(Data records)

-- start --

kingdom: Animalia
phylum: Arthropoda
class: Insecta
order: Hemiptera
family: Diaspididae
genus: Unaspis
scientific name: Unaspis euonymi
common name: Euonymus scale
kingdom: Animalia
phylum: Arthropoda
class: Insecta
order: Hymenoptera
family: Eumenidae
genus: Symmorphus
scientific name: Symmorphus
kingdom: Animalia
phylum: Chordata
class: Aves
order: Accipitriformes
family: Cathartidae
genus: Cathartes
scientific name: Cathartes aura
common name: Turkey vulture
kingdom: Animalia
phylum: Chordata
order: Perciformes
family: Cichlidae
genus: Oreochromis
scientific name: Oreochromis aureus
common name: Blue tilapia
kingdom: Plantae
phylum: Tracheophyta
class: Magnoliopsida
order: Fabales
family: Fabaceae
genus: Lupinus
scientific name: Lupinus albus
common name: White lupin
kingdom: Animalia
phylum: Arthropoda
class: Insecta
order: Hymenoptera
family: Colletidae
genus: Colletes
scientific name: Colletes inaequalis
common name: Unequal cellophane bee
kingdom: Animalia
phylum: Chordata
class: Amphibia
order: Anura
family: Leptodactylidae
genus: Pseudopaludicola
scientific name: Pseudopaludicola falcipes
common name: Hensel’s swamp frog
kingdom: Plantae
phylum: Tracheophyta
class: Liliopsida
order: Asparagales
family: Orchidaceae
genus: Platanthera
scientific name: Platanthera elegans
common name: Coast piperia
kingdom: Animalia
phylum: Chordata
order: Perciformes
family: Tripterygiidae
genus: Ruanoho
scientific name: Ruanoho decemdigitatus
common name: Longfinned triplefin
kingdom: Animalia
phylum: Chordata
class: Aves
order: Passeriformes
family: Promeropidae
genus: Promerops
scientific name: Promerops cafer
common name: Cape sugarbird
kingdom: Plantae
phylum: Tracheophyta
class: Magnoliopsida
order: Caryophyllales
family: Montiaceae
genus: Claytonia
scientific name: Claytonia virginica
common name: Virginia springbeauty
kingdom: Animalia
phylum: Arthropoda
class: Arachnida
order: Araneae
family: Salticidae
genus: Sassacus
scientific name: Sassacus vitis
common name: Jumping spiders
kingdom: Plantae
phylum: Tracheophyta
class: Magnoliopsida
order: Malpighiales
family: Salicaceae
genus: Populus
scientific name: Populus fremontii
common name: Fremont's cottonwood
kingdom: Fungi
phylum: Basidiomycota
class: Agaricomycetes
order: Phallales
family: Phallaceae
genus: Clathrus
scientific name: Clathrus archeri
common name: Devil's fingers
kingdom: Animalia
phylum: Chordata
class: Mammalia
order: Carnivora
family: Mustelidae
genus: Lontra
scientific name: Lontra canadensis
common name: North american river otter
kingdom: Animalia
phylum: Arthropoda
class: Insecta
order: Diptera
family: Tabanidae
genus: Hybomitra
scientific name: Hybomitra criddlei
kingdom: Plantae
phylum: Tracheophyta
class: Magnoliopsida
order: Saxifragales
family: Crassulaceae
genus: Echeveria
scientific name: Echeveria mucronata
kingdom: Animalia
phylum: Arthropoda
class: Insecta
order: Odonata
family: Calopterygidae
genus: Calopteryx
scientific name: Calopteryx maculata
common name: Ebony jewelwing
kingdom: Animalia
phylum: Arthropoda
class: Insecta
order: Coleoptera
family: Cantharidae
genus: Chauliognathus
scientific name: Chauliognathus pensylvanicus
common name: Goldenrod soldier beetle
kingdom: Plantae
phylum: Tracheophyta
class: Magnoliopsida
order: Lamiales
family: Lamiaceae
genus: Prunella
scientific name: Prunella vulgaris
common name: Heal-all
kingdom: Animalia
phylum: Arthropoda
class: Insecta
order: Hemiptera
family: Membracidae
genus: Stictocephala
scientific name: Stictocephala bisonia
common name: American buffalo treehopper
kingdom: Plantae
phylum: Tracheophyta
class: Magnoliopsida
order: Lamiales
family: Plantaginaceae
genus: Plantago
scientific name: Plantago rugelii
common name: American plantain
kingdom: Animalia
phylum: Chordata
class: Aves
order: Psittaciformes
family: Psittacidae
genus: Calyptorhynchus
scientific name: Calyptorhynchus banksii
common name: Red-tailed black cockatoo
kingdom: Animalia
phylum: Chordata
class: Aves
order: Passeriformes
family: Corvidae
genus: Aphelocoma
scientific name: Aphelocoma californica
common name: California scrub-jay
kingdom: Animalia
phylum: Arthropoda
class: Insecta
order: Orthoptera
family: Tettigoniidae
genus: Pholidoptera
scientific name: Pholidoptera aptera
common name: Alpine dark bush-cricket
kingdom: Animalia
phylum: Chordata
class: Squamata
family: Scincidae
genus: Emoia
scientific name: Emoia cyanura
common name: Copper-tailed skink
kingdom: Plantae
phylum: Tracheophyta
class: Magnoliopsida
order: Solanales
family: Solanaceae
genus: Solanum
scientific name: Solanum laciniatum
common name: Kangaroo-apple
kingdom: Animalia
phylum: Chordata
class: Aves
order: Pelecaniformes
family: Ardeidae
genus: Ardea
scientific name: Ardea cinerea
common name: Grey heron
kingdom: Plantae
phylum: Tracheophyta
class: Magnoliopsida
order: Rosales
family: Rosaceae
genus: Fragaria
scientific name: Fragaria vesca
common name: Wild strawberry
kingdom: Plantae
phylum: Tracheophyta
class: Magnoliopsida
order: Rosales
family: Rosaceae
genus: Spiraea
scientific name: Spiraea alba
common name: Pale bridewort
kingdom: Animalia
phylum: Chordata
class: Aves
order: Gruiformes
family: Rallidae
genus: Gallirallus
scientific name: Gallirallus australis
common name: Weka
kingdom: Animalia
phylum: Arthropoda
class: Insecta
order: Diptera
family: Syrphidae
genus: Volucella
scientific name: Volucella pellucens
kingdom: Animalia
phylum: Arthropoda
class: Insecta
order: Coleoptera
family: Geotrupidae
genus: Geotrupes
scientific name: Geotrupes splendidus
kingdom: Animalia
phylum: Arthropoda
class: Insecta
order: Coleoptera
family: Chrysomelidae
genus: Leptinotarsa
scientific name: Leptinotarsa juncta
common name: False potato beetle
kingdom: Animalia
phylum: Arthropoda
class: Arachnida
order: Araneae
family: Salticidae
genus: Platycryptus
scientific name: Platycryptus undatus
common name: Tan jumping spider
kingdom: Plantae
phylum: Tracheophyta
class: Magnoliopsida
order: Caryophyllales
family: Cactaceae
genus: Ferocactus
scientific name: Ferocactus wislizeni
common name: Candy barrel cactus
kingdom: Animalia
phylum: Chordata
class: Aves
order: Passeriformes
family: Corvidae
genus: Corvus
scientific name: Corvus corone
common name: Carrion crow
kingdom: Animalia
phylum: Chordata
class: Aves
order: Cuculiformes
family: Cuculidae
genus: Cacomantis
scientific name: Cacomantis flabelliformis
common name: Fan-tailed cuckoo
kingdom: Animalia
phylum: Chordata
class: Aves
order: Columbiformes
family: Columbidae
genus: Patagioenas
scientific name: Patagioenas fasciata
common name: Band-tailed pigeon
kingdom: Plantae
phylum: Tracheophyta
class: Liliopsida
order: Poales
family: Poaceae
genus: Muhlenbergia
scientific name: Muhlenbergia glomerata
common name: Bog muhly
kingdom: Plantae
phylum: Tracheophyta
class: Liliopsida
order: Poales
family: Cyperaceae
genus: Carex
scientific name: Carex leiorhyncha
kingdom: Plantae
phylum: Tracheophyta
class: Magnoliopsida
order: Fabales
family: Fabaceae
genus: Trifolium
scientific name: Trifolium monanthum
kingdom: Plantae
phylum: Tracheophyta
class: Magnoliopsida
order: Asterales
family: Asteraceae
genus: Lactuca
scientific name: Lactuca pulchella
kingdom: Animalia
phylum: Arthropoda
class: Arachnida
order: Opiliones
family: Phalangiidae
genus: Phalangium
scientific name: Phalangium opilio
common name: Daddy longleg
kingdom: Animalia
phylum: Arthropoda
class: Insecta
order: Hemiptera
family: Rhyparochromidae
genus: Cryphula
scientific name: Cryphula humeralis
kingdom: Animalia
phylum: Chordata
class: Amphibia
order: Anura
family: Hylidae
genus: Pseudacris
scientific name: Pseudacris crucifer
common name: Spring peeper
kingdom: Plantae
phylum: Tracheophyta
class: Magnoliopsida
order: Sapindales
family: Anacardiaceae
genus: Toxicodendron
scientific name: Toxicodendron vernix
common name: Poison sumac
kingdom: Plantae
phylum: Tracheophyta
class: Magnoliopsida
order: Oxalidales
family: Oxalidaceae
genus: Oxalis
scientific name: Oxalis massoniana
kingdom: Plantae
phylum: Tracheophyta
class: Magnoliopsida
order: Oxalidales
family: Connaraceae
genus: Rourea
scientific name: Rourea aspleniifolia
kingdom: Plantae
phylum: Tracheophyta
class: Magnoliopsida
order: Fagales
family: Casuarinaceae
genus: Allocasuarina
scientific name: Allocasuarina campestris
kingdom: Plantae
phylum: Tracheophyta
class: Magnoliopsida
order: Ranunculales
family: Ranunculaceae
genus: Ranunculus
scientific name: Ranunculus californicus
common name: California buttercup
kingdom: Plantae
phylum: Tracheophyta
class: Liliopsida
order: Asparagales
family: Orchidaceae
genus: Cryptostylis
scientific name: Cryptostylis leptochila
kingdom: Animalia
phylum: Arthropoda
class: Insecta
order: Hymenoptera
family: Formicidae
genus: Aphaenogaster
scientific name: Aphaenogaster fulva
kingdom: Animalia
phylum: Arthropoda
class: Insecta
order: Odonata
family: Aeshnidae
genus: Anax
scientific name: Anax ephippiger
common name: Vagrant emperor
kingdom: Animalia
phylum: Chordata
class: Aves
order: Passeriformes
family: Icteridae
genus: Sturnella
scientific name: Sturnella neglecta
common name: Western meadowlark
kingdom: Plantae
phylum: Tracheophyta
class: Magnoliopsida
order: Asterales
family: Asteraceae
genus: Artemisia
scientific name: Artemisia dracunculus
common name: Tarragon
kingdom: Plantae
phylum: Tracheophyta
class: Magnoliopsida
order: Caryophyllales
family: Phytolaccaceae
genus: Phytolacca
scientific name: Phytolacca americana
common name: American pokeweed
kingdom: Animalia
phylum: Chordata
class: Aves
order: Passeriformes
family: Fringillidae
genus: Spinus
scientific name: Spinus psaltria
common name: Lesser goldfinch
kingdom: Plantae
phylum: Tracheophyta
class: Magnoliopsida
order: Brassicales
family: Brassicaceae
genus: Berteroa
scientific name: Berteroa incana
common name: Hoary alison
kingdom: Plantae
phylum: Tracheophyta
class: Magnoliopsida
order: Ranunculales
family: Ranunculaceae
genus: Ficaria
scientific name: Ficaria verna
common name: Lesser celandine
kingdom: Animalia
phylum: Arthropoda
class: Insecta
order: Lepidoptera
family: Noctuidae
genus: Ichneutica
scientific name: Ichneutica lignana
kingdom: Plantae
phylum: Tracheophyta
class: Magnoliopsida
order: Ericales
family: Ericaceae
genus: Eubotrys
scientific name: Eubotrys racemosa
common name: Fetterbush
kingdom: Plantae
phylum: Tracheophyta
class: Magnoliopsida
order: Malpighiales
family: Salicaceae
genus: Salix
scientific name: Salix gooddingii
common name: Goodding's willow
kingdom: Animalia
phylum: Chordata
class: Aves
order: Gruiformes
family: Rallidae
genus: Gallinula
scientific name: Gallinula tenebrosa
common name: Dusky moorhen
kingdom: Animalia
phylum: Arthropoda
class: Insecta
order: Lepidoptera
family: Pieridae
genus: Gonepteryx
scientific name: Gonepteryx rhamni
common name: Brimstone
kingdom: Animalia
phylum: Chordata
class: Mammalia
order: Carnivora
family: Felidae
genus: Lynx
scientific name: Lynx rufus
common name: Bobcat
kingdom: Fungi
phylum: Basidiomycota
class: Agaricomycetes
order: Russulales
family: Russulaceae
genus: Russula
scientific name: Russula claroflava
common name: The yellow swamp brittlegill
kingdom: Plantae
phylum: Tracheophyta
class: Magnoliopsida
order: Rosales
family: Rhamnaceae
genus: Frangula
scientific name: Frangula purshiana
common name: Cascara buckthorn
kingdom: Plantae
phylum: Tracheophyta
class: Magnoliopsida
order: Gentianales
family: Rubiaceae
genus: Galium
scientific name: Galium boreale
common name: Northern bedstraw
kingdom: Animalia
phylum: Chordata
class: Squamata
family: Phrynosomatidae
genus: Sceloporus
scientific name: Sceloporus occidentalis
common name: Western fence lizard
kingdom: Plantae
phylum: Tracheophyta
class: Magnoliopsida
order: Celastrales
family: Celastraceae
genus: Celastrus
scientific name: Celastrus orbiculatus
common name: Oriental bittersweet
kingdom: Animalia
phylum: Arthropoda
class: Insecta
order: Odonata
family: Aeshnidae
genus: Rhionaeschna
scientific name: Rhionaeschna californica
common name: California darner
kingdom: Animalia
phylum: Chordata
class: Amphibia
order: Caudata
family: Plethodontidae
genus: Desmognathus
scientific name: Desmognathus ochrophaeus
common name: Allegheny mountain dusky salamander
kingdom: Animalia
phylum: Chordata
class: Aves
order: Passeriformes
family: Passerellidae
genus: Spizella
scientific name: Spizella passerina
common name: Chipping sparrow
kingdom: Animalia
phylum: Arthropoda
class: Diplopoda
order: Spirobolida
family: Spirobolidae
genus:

-- end --

--- Instructions for the task ---
Reproduce word for word the lines in the stretch from the one containing "genus: Plantago" through the one containing "scientific name: Volucella pellucens", with both of those lines included.

--- Exercise output ---
genus: Plantago
scientific name: Plantago rugelii
common name: American plantain
kingdom: Animalia
phylum: Chordata
class: Aves
order: Psittaciformes
family: Psittacidae
genus: Calyptorhynchus
scientific name: Calyptorhynchus banksii
common name: Red-tailed black cockatoo
kingdom: Animalia
phylum: Chordata
class: Aves
order: Passeriformes
family: Corvidae
genus: Aphelocoma
scientific name: Aphelocoma californica
common name: California scrub-jay
kingdom: Animalia
phylum: Arthropoda
class: Insecta
order: Orthoptera
family: Tettigoniidae
genus: Pholidoptera
scientific name: Pholidoptera aptera
common name: Alpine dark bush-cricket
kingdom: Animalia
phylum: Chordata
class: Squamata
family: Scincidae
genus: Emoia
scientific name: Emoia cyanura
common name: Copper-tailed skink
kingdom: Plantae
phylum: Tracheophyta
class: Magnoliopsida
order: Solanales
family: Solanaceae
genus: Solanum
scientific name: Solanum laciniatum
common name: Kangaroo-apple
kingdom: Animalia
phylum: Chordata
class: Aves
order: Pelecaniformes
family: Ardeidae
genus: Ardea
scientific name: Ardea cinerea
common name: Grey heron
kingdom: Plantae
phylum: Tracheophyta
class: Magnoliopsida
order: Rosales
family: Rosaceae
genus: Fragaria
scientific name: Fragaria vesca
common name: Wild strawberry
kingdom: Plantae
phylum: Tracheophyta
class: Magnoliopsida
order: Rosales
family: Rosaceae
genus: Spiraea
scientific name: Spiraea alba
common name: Pale bridewort
kingdom: Animalia
phylum: Chordata
class: Aves
order: Gruiformes
family: Rallidae
genus: Gallirallus
scientific name: Gallirallus australis
common name: Weka
kingdom: Animalia
phylum: Arthropoda
class: Insecta
order: Diptera
family: Syrphidae
genus: Volucella
scientific name: Volucella pellucens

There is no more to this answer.